Back in April, stories circulated that Congress was going to fully exempt itself from Obamacare. That was never going to happen. No Congressman would ever go on record exempting himself or his staff from the law. 

Now members of Congress receive special treatment, by Obama edict, shielding them from the cost associated with the high premiums the law will create. 

If Congress accepts this blatant bribe, they deserve to be thrown out of office en masse along with those offering the bribe. Every last one of them.

Congress is now effectively exempt from Obamacare.  Members with an ounce of integrity will do what employers in the private sector have been forced to do: deny the subsidy, cut their staffs, and pay those they retain more, so they can afford by themselves to buy the overpriced insurance that will be offered on the exchanges. 

Can't afford it? Don't want to fire valuable people? Welcome to our world.

Then, members of Congress should refuse to vote for any budget or continuing resolution that funds this unworkable, unjust law.

David Porter

When Obamacare was being debated, opponents did everything they could to peel away support by raising issues ranging from "death panels" (a lie) and abortion (an issue sure to aggravate people on all sides). One item that did pass was a provision that required Congress and its employees to use the health care exchanges created for people who are uninsured or individually insured.

The exchanges might save a lot of people money; they might not. We'll see. But people who work for large employers don't have to think about it, since their employers are required to provide health insurance to full-time workers under the law.

The federal government, being quite a big employer, falls into this category. But Obamacare opponents, either out of spite or a desperate effort to kill the overall bill once and for all, stuck in a provision that requires congressional workers to use the exchanges anyway. This, in effect, is a special exception – except that the special exception didn't benefit Congress; it punished it. It would have created a situation under which every full-time employee of a large company in the country would get coverage through work except for Congress and its employees. Obama's recent edict ensures that the federal government will continue to make payments towards congressional employees health care – just as big employers must do across the country.

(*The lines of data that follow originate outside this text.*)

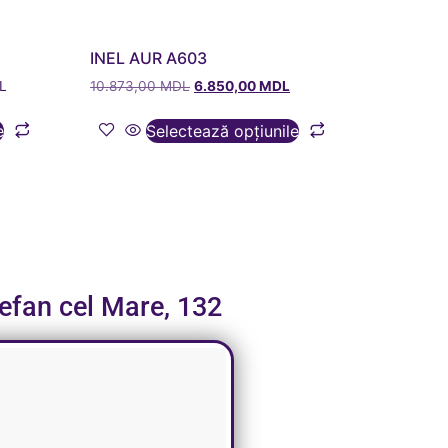
INEL AUR A603
L
10.873,00
MDL
6.850,00
MDL
e
Selectează opțiunile
tefan cel Mare, 132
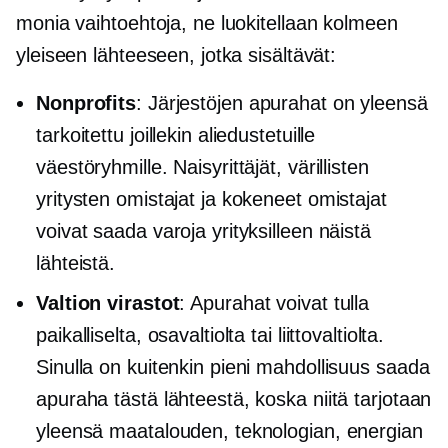
monia vaihtoehtoja, ne luokitellaan kolmeen
yleiseen lähteeseen, jotka sisältävät:
Nonprofits
: Järjestöjen apurahat on yleensä
tarkoitettu joillekin aliedustetuille
väestöryhmille. Naisyrittäjät, värillisten
yritysten omistajat ja kokeneet omistajat
voivat saada varoja yrityksilleen näistä
lähteistä.
Valtion virastot
: Apurahat voivat tulla
paikalliselta, osavaltiolta tai liittovaltiolta.
Sinulla on kuitenkin pieni mahdollisuus saada
apuraha tästä lähteestä, koska niitä tarjotaan
yleensä maatalouden, teknologian, energian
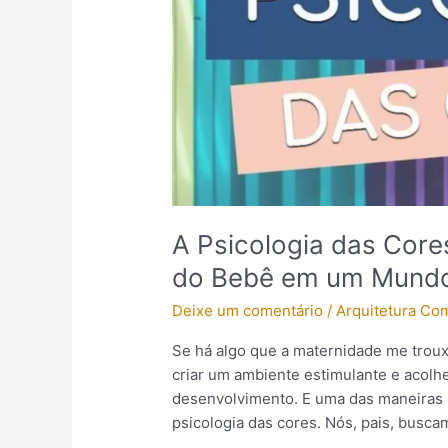
o
Quarto
do
Bebê
em
um
Mundo
de
Estímulos
A Psicologia das Core
do Bebê em um Mundo
Deixe um comentário
/
Arquitetura Co
Se há algo que a maternidade me trouxe
criar um ambiente estimulante e acolh
desenvolvimento. E uma das maneiras m
psicologia das cores. Nós, pais, busc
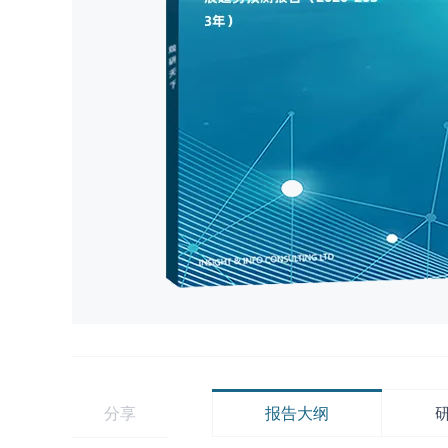
分享
报告大纲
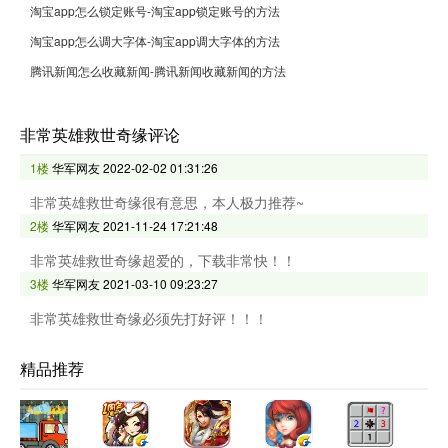
淘宝app怎么锁定账号-淘宝app锁定账号的方法
淘宝app怎么调大字体-淘宝app调大字体的方法
腾讯新闻怎么收藏新闻-腾讯新闻收藏新闻的方法
非常英雄救世奇缘评论
1楼
华军网友
2022-02-02 01:31:26
非常英雄救世奇缘很有意思，本人极力推荐~
2楼
华军网友
2021-11-24 17:21:48
非常英雄救世奇缘超爱的，下载非常快！！
3楼
华军网友
2021-03-10 09:23:27
非常英雄救世奇缘必须先打好评！！！
精品推荐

The amendment was petty and absurd. It was meant to flip a couple of votes, and it didn't work. The Obama administration directive doesn't fit into the convenient lie that government big-wigs are "exempting" themselves from the law.

lheal's picture
Loren Heal

No one else gets that benefit, and Congress is supposed to be living under the law. I'm not going to make excuses for them. It was exactly the legislative intent. If staff are paid so poorly as not to be able to pay for their own insurance, they should apply for a subsidy. If that's not enough, well, welcome to the new America, with the rest of us.

Jack Sears

Loren, seeking to understand why we think this a strong issue.

As bad as the ACA is on a broad policy basis, why would we advocate Congressional staff be punished by losing the equivalent of their employer's FEHBP contribution because they are required to buy health coverage in the exchanges?

I doubt if it was the legislative intent to say, gee, if you work for Commerce you get FEHBP employee contribution, but, staff in Congress do not.

lheal's picture
Loren Heal

Well, that's just dishonest, David.

Try to keep it straight. That provision was offered by Chuck Schumer as a substitute for the Grassley amendment, and was passed by Congress. It wasn't a means to peel off support, but to gain the support of Congress. There is no reason to think the law would have passed, since it did so with no votes to spare, without members being able to tell their constituents "We're on it, too!"

And no, big employers need not offer insurance, because our President has unconstitutionally waived that requirement for a year -- and since Congress has not called him on it, there is no reason to expect that not to continue in future years.

No other big employer can pay for exchange-based insurance. This is cheating, and it's transparent.